What the exercise asks: When writing out the listing below, reproduce every word exactly and skip the pictures.

------ Provided information ------

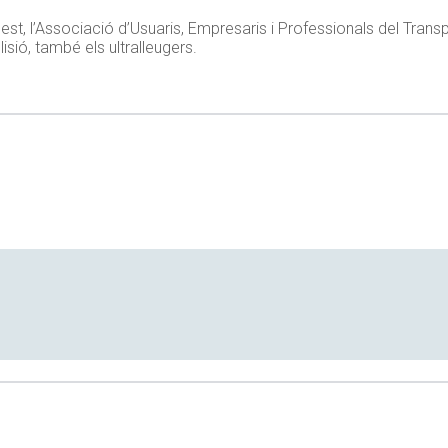
uest, l’Associació d’Usuaris, Empresaris i Professionals del Tran
isió, també els ultralleugers.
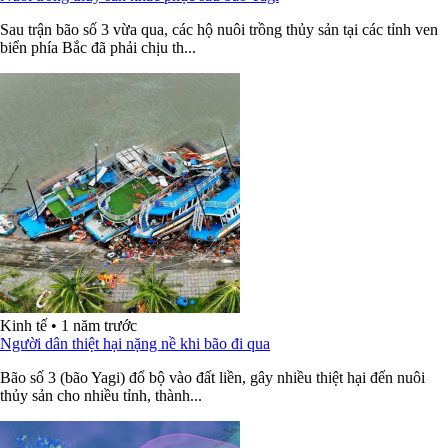
Sau trận bão số 3 vừa qua, các hộ nuôi trồng thủy sản tại các tỉnh ven
biển phía Bắc đã phải chịu th...
Kinh tế
•
1 năm trước
Người dân thiệt hại nặng nề khi bão đi qua
Bão số 3 (bão Yagi) đổ bộ vào đất liền, gây nhiều thiệt hại đến nuôi
thủy sản cho nhiều tỉnh, thành...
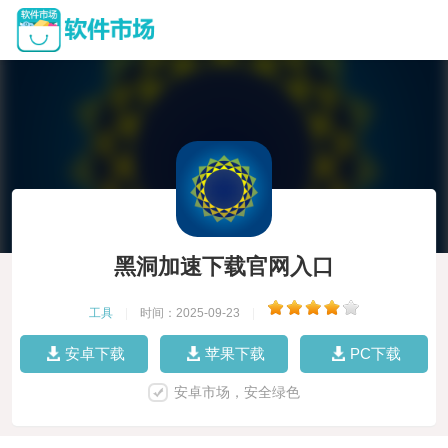
黑洞加速下载官网入口
工具
|
时间：2025-09-23
|
安卓下载
苹果下载
PC下载
安卓市场，安全绿色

------

Finished task:
uest, l’Associació d’Usuaris, Empresaris i Professionals del Tran
isió, també els ultralleugers.
Sau trận bão số 3 vừa qua, các hộ nuôi trồng thủy sản tại các tỉnh ven
biển phía Bắc đã phải chịu th...
Kinh tế
•
1 năm trước
Người dân thiệt hại nặng nề khi bão đi qua
Bão số 3 (bão Yagi) đổ bộ vào đất liền, gây nhiều thiệt hại đến nuôi
thủy sản cho nhiều tỉnh, thành...
黑洞加速下载官网入口
工具
|
时间：2025-09-23
|
安卓下载
苹果下载
PC下载
安卓市场，安全绿色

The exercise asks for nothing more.